Mengapa, ada bangsa asing di Maluku, buku-buku sejarah sudah jelas menjawabnya. Aroma rempah-rempah telah mangundang bangsa asing, dari Eropa seperti Belanda dan Portugis, mau datang ke Maluku. Anak kelas 6 SD di Indonesia tahu kalau zaman dahulu kala, Maluku adalah daerah penghasil rempah-rempah. Belanda kemudian sukses melakukan monopoli atas rempah-rempah itu dengan maskapai dagangnya Vereniging Oost-Indishe Compagnie (VOC). Setelah zaman tanam paksa, yang jauh sesudah VOC bangkrut, maka rempah-rempah meredup. Tanah Jawa dan sebagian Sumatra yang subur melahirkan banyak Onderneming (perkebunan) swasta yang sukses memenuhi kantong Pemerintah Kolonial Hindia Belanda yang bertahta di Batavia alias Jakarta. Begitu juga pertambangan di Sumatra dan Kalimantan, membuat pamor Indonesia Timur makin meredup.

Muncul kalimat, "Maluku masa lalu, Jawa masa kini, dan Sumatra masa depan" di kalangan orang petinggi dan pengusaha Belanda di Indonesia pada awal abad XX. Eksploitasi makin berkembang saja.

Zaman Revolusi, wilayah Sulawesi ke timur adalah wilayah Negara Indonesia Timur. Dimana banyak tokoh penting dari Sulawesi, Maluku dan Bali menjadi petinggi Negara--yang katanya Negara boneka Hubertus Van Mook itu. Negara Indonesia timur ini tidak banyak yang menginginkannya. Lalu Republik Indonesia yang Jawasentris mengambil alihnya pasca Pengembalian Kedaulatan Desember 1949.

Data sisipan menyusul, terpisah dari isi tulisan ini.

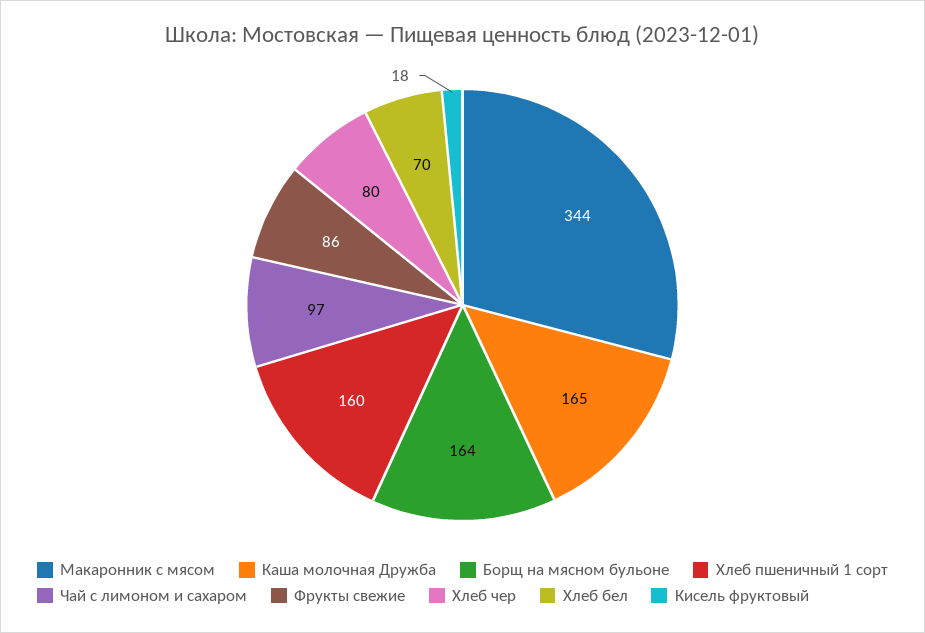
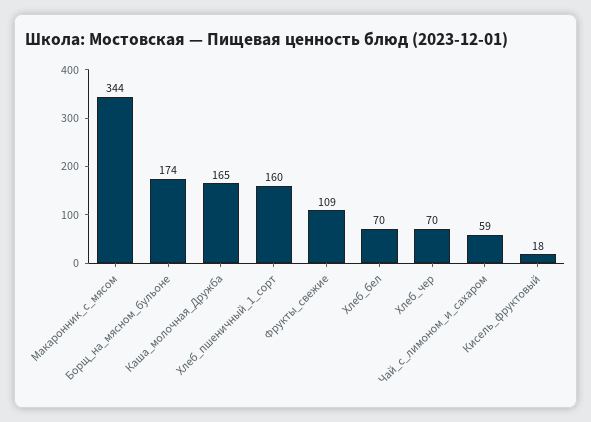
  {
    "Макаронник с мясом": 344,
    "Каша молочная Дружба": 165,
-   "Борщ на мясном бульоне": 164,
+   "Борщ на мясном бульоне": 174,
    "Хлеб пшеничный 1 сорт": 160,
-   "Чай с лимоном и сахаром": 97,
+   "Чай с лимоном и сахаром": 59,
-   "Фрукты свежие": 86,
+   "Фрукты свежие": 109,
-   "Хлеб чер": 80,
+   "Хлеб чер": 70,
    "Хлеб бел": 70,
    "Кисель фруктовый": 18
  }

Zaman Indonesia merdeka, Indonesia timur adalah daerah tertinggal. Dimana pemerintah pusat di Jawa terkesan hanya memperhatikan daerah Indonesia barat saja. Indonesia Timur terlupakan dan semakin jauh tertinggal. Memang banyak fasilitas pendidikan seperti sekolah dan Universitas namun kualitasnya jauh tertinggal. Sirkulasi buku-buku bacaan tentu akan sangat kalah jauh dengan di Jawa. Seorang kawan dari sana, jika berada di Yogyakarta--yang katanya gudang buku murah--tentu akan memborong banyak buku. Seorang Om dari kawan saya yang menjadi petinggi sebuah sekolah di Flores bilang, minat baca anak-anak disana tinggi, sayang buku-buku bacaan sangat kurang sekali. Sirkulasi buku di Indonesia timur harus ditingkatkan untuk mempercepat pembangunan pendidikan disana. Paradigma masyarakat yang beranggapan bahwa buku barang mewah dan tidak perlu harus segera dihilangkan dengan sirkulasi buku yang baik.

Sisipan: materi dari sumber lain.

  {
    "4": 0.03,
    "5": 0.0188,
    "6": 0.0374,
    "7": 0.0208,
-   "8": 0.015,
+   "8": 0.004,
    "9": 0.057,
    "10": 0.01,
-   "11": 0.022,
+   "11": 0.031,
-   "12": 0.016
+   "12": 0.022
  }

Pemerataan adalah hal tersulit di Indonesia. Pembangunan seolah milik Indonesia bagian barat saja. Selalu ada kata orang-orang Indonesia Timur belum siap mental dan sebagainya. Bagaimana mau siap? Jika pendidikan masih jauh tertinggal dengan jawab. Setiap perasaan tidak puas mereka untuk melepaskan diri, akan selalu ditimpali dengan kata "Tidak Nasionalis." Orang pusat mungkin cuma mengerti kata tidak NAsionalis tapi tidak mengerti arti kata "berbagi." Tentu saja Indonesia tidak ingin terpecah lagi. Kasus Timor-Timur yang sudah jadi Timor Leste adalah pembelajaran. Orang-orang Indonesia umumnya tidak ingin Papua lepas dan Republik Maluku Selatan bangkit lagi. Gerakan Papua Merdeka dan Neo RMS tentu bisa tumbuh berkembang di Indonesia Timur jika pembangunan pendidikan disana jauh tertinggal. Pendidikan, perekonomian dan pemerataan yang lebih baik tentu akan membuat orang Indonesia Timur merasa mereka bagian dari Republik Indonesia.

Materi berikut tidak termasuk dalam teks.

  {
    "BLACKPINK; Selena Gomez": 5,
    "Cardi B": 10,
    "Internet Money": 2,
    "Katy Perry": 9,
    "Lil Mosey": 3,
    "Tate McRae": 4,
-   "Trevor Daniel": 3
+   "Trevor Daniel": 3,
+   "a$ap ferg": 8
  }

Saya sering mendengar adanya percepatan pembangunan untuk Indonesia Timur. Sayangnya saya tidak tahu, apakah itu terjadi atau tidak. Jika terjadi itu baik sekali, namun jika tidak jangan salahkan sekelompok orang Indonesia Timur yang berteriak minta merdeka. Hanya ada dua pilihan sekarang untuk Indonesia Timur, "Percepatan pembangunan atau Merdeka!"